Il s’agit maintenant de déterminer quels sont les couples nom/valeur dont vous avez besoin dans votre bordereau de versement. Si votre organisme possède déjà un bordereau de versement, vous devriez y puiser vos couples nom/valeur. Pour notre exemple, nous nous limiterons à six couples : (1) Identification du producteur, (2) Courriel du producteur, (3) Identifiant du versement, (4) Identification de l’OAIS, (5) Identification du protocole de versement, et (6) Identifiant du versement.

Le couple « Identification du producteur » permet d’identifier la personne ou l’organisme producteur du SIP.

Comme il s’agit d’une information importante, nous la rendrons obligatoire. Et pour aider notre producteur nous ajouterons « Votre nom ou celui de votre institution » pour l’informer qu’il doit s’identifier.

« Identification du producteur » : {
« fieldRequired » : true, « requiredValue » : « Votre nom ou celui de votre institution »
},

Le couple « Courriel du producteur » permet de documenter au moins un moyen de communication avec le producteur.
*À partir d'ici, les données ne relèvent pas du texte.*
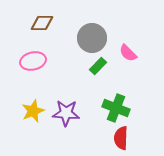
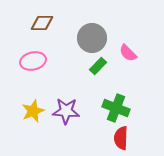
purple star: moved 2 px up
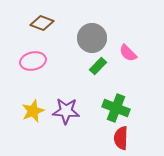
brown diamond: rotated 20 degrees clockwise
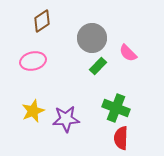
brown diamond: moved 2 px up; rotated 55 degrees counterclockwise
purple star: moved 8 px down; rotated 8 degrees counterclockwise
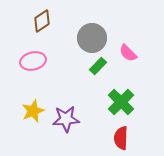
green cross: moved 5 px right, 6 px up; rotated 24 degrees clockwise
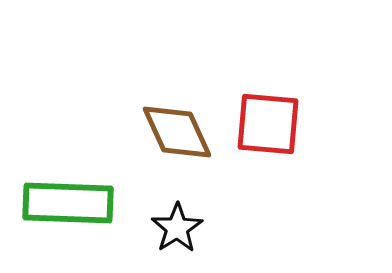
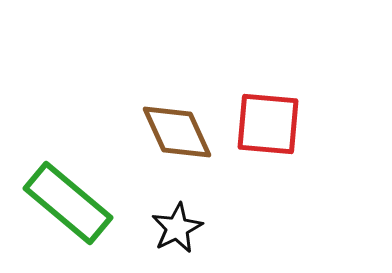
green rectangle: rotated 38 degrees clockwise
black star: rotated 6 degrees clockwise
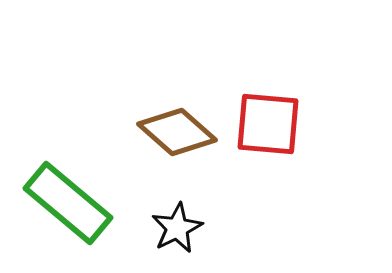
brown diamond: rotated 24 degrees counterclockwise
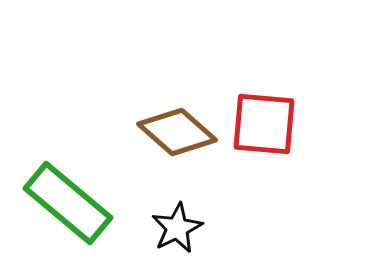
red square: moved 4 px left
Comme cette information est aussi disponible ailleurs nous la laisserons facultative.

« Courriel du producteur » : {
« requiredValue » : «  »
},

Le couple « Identifiant du versement » permet de repérer le versement parmi d’autres fait par le même producteur.
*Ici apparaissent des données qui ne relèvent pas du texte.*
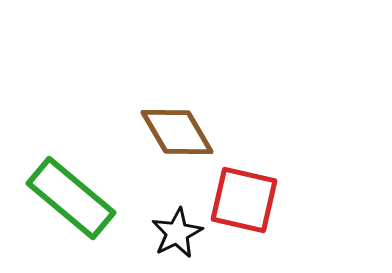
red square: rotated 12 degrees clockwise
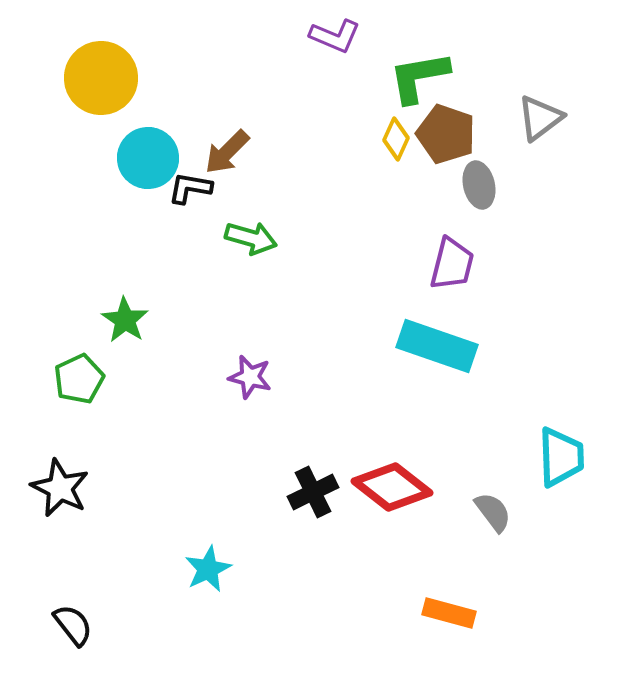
« Identifiant du versement » : { « fieldRequired » : true, « requiredValue » : « Identifiant donnée par le producteur »},

Ici, vous identifiez votre institution.

« Identification de l’OAIS » : {
« fieldRequired » : true,
« requiredValue » : « Inscrire le nom de votre institution »
},

Le couple « Identification du protocole de versement » permet de documenter le numéro ou un autre identifiant du protocole de versement signé entre le producteur et votre organisme.

« Identification du protocole de versement » : {
« fieldRequired » : true,
« requiredValue » : « Identifiant unique du protocole de versement »
},

Notre dernier couple identifie le versement dans le système de gestion des archives de votre organisme.

« Identifiant du versement » : {
« fieldRequired » : true,
« requiredValue » : « ID unique du SIP »
}

Le fichier complet :

{
« Identification du producteur » :
{
« fieldRequired » : true, « requiredValue » :
« ACME »
},
« Courriel du producteur » : {
« requiredValue » :  »
},
« Identifiant du versement » : {
« fieldRequired » : true,
« requiredValue » : « Identifiant donnée par le producteur »
},
« Identification de l’OAIS » : {
« fieldRequired » : true,
« requiredValue » : « Inscrire le nom de votre institution »
},
« Identification du protocole de versement » : {
« fieldRequired » : true,
« requiredValue » : « Identifiant unique du protocole de versement »},
« Identifiant du versement » :
{ « fieldRequired » : true,
« requiredValue » : « ID unique du SIP »
}
}

Attention à respecter l’écriture JSON. S’il y a plus d’un élément dans un couple nom/valeur il faut mettre une virgule entre les éléments (à la fin des lignes dans notre exemple), sauf au dernier. Les indentations ne sont pas obligatoires et ne servent qu’à faciliter la lecture. Chaque couple nom/valeur pourrait être sur une seule ligne mais cela alourdi la lecture.

Voilà, vous avez maintenant un profil de métadonnées JSON compatible avec Bagger et les besoins de votre organisme. Au prochain démarrage de Bagger, votre profil sera disponible dans la liste des profils.